Friday, May 07, 2010

`Sometimes the One, Sometimes the Other'

Self-revelation in the wrong hands – self-important hands, meaning most hands -- can be deadly. The temptation is to counterfeit strong emotion and pass it off as sincerity, something important and true, in the expectation of readers congratulating our “searing honesty.” If lanced and drained of false sentiment our essays, blogs and memoirs would heal without scars. The anomaly is a writer who reveals himself reluctantly, without posturing or preening, an after-thought more powerful for being oblique.

In the May issue of The New Criterion, Theodore Dalrymple (dba Anthony Daniels) concludes “A Shared Wretchedness” (subscription required), his comparative assaying of Jonathan Swift and Samuel Johnson, with intimate but carefully reticent self-disclosure:

“The Swift-Johnson dialectic, between uncontrollable, or at any rate uncontrolled, rage on the one hand (which has its illicit pleasures) and Augustan detachment on the other (a short step from indifference), is one that I have felt myself.

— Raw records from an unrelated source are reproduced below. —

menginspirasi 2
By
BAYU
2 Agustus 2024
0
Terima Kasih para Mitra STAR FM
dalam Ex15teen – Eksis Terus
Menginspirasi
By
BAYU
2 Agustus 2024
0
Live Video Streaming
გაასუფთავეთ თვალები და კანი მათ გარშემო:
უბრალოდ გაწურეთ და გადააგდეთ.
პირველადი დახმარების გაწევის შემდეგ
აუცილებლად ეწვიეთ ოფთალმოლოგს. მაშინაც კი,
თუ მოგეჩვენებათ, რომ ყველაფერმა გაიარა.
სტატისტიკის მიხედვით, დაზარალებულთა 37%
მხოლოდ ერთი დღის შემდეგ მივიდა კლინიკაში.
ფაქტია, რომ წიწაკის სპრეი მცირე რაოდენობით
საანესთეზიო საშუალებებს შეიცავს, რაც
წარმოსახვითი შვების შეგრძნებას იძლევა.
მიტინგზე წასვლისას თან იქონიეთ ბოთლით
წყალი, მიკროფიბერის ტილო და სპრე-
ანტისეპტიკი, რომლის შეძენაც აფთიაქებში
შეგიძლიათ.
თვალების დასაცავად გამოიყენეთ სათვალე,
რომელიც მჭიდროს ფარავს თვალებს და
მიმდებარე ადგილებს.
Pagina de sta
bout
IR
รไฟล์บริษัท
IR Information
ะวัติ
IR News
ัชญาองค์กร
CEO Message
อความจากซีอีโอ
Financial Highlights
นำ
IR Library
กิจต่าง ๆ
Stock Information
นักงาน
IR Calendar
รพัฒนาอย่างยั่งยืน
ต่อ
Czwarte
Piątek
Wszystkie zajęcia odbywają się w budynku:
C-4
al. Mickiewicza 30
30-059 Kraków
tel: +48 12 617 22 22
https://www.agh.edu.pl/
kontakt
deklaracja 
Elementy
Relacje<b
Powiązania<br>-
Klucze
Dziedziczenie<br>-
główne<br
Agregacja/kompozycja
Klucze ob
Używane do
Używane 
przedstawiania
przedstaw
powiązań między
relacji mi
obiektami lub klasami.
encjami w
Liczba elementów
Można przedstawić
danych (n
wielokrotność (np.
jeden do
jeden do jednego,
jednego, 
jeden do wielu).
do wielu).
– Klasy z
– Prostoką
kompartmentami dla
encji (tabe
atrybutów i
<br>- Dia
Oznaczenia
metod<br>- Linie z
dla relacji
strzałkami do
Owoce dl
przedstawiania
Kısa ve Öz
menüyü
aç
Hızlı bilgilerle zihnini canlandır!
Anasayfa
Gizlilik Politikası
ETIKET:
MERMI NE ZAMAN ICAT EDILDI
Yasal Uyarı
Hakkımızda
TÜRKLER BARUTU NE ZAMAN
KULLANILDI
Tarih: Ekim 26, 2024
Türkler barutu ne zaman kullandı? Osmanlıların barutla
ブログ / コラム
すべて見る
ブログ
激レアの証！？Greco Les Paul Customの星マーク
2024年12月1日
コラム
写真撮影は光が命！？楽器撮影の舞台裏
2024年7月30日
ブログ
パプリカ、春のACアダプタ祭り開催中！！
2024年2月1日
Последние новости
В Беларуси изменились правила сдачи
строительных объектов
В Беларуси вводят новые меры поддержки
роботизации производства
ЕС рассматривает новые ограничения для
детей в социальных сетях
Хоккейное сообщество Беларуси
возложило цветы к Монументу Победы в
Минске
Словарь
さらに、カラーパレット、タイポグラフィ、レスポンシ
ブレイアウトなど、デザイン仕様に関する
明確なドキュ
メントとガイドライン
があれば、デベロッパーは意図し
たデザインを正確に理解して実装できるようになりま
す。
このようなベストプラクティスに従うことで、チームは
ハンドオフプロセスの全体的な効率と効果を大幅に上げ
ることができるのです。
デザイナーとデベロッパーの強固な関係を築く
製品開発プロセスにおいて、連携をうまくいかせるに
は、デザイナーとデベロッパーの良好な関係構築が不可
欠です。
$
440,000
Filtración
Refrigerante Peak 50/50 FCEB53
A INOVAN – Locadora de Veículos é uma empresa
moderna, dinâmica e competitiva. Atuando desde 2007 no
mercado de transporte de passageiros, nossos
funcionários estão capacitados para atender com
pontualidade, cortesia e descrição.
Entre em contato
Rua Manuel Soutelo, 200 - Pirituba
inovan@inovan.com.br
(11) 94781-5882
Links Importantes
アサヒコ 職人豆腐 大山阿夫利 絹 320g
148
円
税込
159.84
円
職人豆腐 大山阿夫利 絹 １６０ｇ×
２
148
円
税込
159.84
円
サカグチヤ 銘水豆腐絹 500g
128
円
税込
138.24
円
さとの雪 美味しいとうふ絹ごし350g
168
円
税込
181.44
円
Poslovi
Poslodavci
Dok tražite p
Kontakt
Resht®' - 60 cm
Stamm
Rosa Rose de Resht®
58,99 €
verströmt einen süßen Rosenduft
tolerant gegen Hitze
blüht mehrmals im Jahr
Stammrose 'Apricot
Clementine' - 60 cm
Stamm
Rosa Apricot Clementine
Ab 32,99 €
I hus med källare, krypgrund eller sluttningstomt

My entire medical career has been spent among civil wars that pitted injustice against ambition or in situations in which vice and folly had no penalty and wisdom and virtue no reward. How was I to react? By shrugging my shoulders and accepting that ’twas ever thus and that the problem lies with Original Sin? Or that saeva indignatio, which suggests that things ought to be different? Should I take Johnson for my model, deeply and humanely understanding, or Swift, deeply outraged, at the risk of the accusation of misanthropy? The odd thing is that these two responses arise from the same apprehension. I still do not know the answer; I veer between the two. Detachment or involvement? Sometimes the one, sometimes the other.”

Placed at the conclusion of a moral/literary essay, Daniels’ shift to first person is bracing. The voice, though scholarly, is not a scholar’s. In its balancing of phrases and weighing of almost identical opposites, the stance is closer to Johnson’s than Swift’s, though both abhorred cant, that most Johnsonian of words. One of his definitions of it in the Dictionary is “a whining pretension to goodness, in formal and affected terms.” Along similar lines, Dalrymple’s soft allusion to Twelfth Night is revealing. Olivia (Act IV, Scene 1) says to Sir Toby Belch:

“Will it be ever thus? Ungracious wretch,
Fit for the mountains and the barbarous caves,
Where manners ne'er were preach'd! out of my sight!